Swedish media entrepreneur Petter Beckman has engaged five Swedish media companies, a university, and the Research Institute of Sweden to explore how journalism can inspire people to find solutions. But classic journalism – to investigate the power, reveal injustices, and ignite political debate – is difficult to change.

The project ConnectMe will be searching for what can make readers/viewers want to talk about conflicts and problems instead to just become frustrated, scared, or angry. The project will engage reader panels and develop digital platforms that are exciting and secure enough for people to take part.

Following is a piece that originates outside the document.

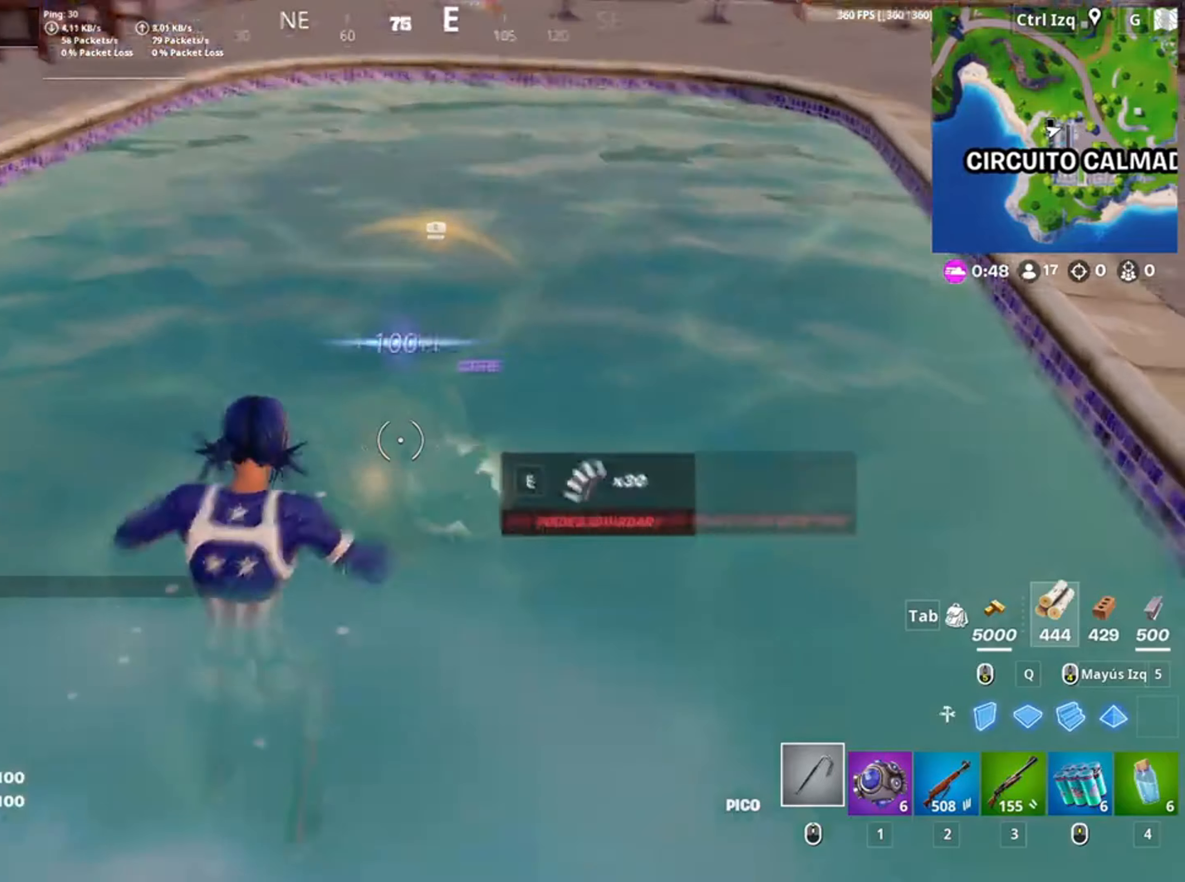
{"keys": ["e", "w"], "mouse": [], "events": [[17, "e", "up"], [117, "e", "down"], [217, "e", "up"], [250, "e", "down"], [350, "e", "up"], [450, "e", "down"]]}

“We want to find out what can make people talk about what could be done to solve the problem. To connect in a constructive way”, says Petter Beckman, from the media company Mitti Stockholm and initiator of the project.

Petter Beckman has been developing and practicing constructive journalism for several years. He recently wrote a report on the state of constructive journalism in the Nordic countries.

Journalists painfully aware that people are fed up

“On the one hand, the media are painfully aware that people are tired of reporting about problems and conflicts. On the other hand, journalists cling to impact-neutral journalism. For instance, that journalists should never have the agenda to make people want to find solutions to problems”, he says.

“I say they betray themselves by thinking they are impact neutral. There is no way the impact of their story can be neutral. More and more so when all media try to maximize clicks”, Beckman continues.

Professor resist change to protect journalism

But influential journalists resist change. A leading Swedish journalist professor, Erik Fichtelius, recently wrote a comment that the media has to stick to its mission to be impact-neutral. A journalist should never become an activist for one solution or another. Especially not when social and alternative media is a growing playground for ideological activism.

However, small steps are taken. The public television broadcaster, SVT, has one program called “Mötet” where wanna-be famous with opposite opinions have decent discussions. The premise is:

“One topic. Two people with completely different opinions. What happens when they meet?”

But finding solutions still seem to be a no-no for public service television in Sweden.